BEGIN DATA TO PROCESS
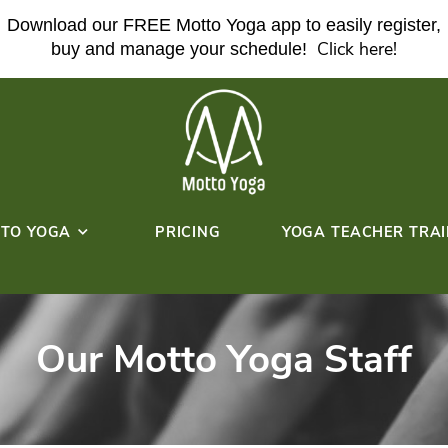
Download our FREE Motto Yoga ap
buy and manage your sche
ABOUT MOTTO YOGA
PRICING
HERE!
END DATA TO PROCESS
**WHAT THE EXERCISE ASKS**
Give the records again without a single change, and exclude the pictures.

**EXERCISE SOLUTION**
Download our FREE Motto Yoga ap
buy and manage your sche
ABOUT MOTTO YOGA
PRICING
HERE!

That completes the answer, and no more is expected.